Consigne: Prolongez le texte sur la notion d'épiphanie en reprenant juste après sa dernière phrase.

Extrait source:

┄┄┄┄┄┄┄┄┄┄┄┄┄┄┄┄┄┄┄┄

La notion d'épiphanie, dont la critique littéraire fait désormais un usage étendu, est d'origine religieuse. Le terme, du latin ecclésiastique epiphania, remonte au XIIe siècle. Il est calqué sur le grec epiphaneia, apparition, manifestation, brillance, d'epiphainesthai, "apparaître", "se montrer", se donner à voir". En un sens plus restreint, il désigne la "fête chrétienne qui commémore le baptême du Christ et, secondairement, les Noces de Cana, bien que, depuis le Ve siècle, l'Église d'Occident commémore à cette date la visite des Rois Mages en tant qu'elle représente la première manifestation du Christ aux Gentils (12e jour)". En dehors de la liturgie catholique, le terme désigne "l'apparition ou la manifestation révélant Dieu ou une divinité" incarnée "en une forme terrestre"[1]

 

Le champ d'application du terme s'étend ensuite à des réalités ou à des êtres qui ne sont plus spécifiquement religieux, non sans conserver les vestiges de la connotation originale de sacralité. Epiphania devient un équivalent d'apparition, de manifestation ou de révélation pour désigner tant la "manifestation ou la perception de la nature ou de la signification essentielle d'une chose"[2], que l'apparition d'un être divin ou surnaturel.

┄┄┄┄┄┄┄┄┄┄┄┄┄┄┄┄┄┄┄┄

Données extraites:
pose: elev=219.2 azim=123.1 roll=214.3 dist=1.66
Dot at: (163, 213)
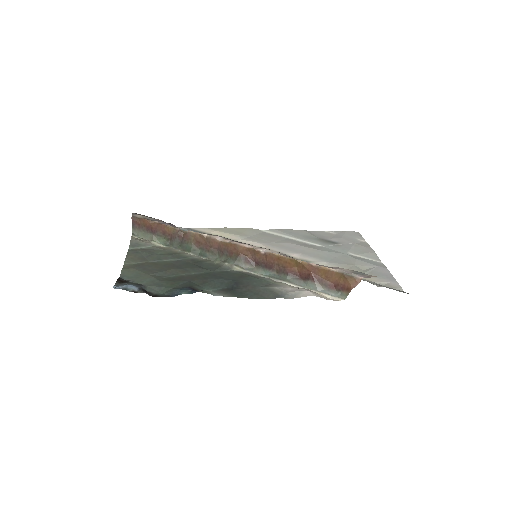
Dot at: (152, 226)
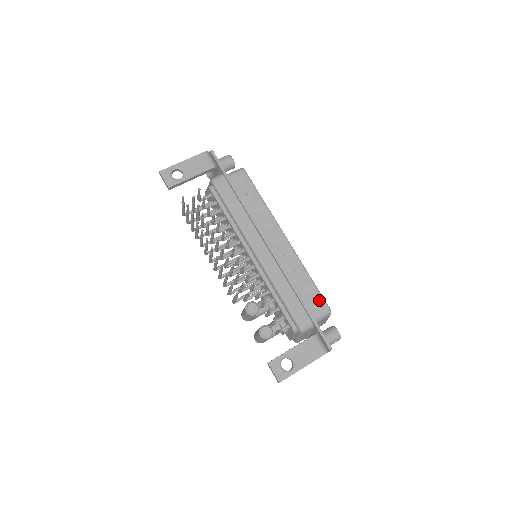
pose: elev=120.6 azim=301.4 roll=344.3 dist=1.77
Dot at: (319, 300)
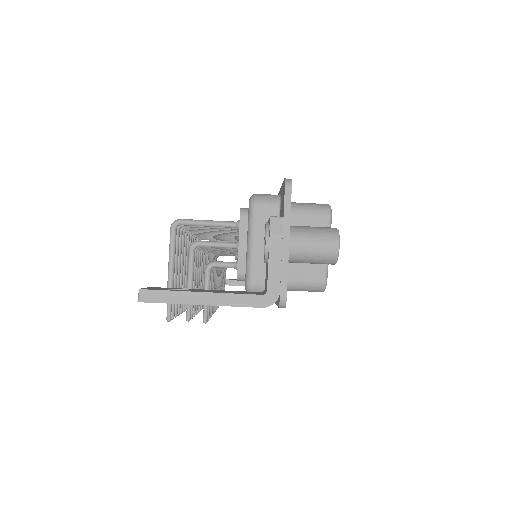
Dot at: occluded
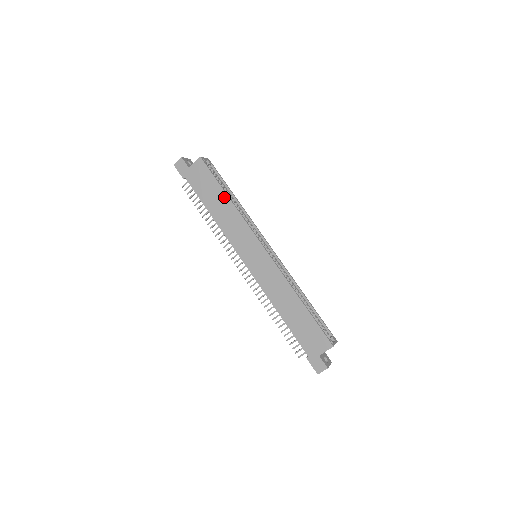
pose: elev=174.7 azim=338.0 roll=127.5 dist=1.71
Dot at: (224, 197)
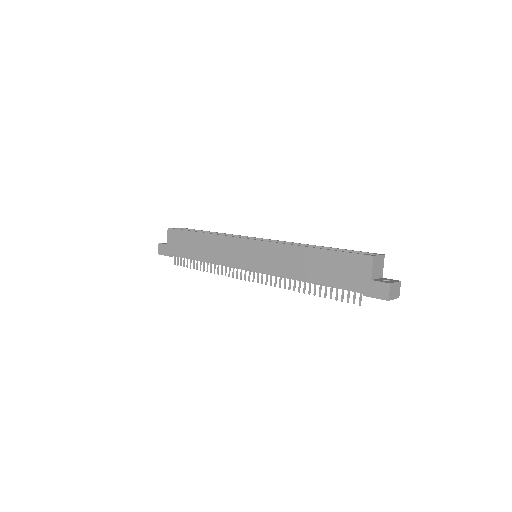
Dot at: (199, 236)
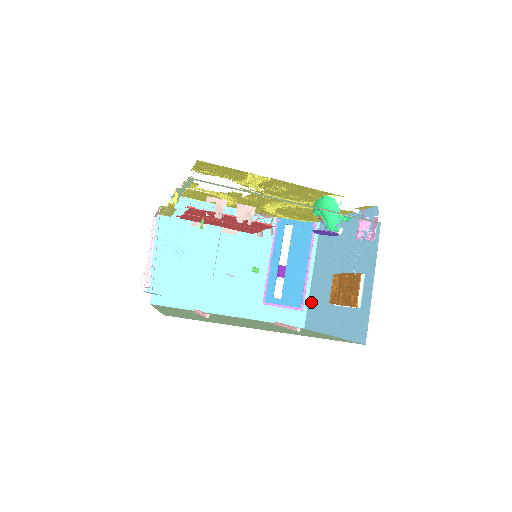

┄┄┄┄┄┄┄┄┄┄┄┄┄┄┄┄┄┄┄┄

Résultat de l'exercice:
 

Le terme en vient enfin à s'appliquer à "la représentation littéraire d'une épiphanie"[3]. Cet emploi proprement littéraire ou esthétique prend naissance chez le jeune James Joyce en ce moment presque initial de sa carrière où il passe de la poésie à la prose. Reprise principalement aux États-Unis, l'épiphanie est ensuite devenue une notion-clef de la critique joycienne avant de voir son usage s'étendre à d'autres auteurs, ce qui lui confère une généralité qui justifie l'emploi que nous allons en faire en l'appliquant aux textes d'Adélia Prado. Au reste, nous ne faisons que suivre Adélia, qui en fait le titre d’un de ses poèmes.

 

Cette extension de la notion initiale, pour féconde qu'elle soit, la rend imprécise puisqu'elle en vient à désigner simultanément des procédés extrêmement divers. Afin donc de mieux saisir la portée de cette transformation, nous remonterons brièvement le cours de l'histoire pour mettre en relief le sens original du terme dans l'univers littéraire.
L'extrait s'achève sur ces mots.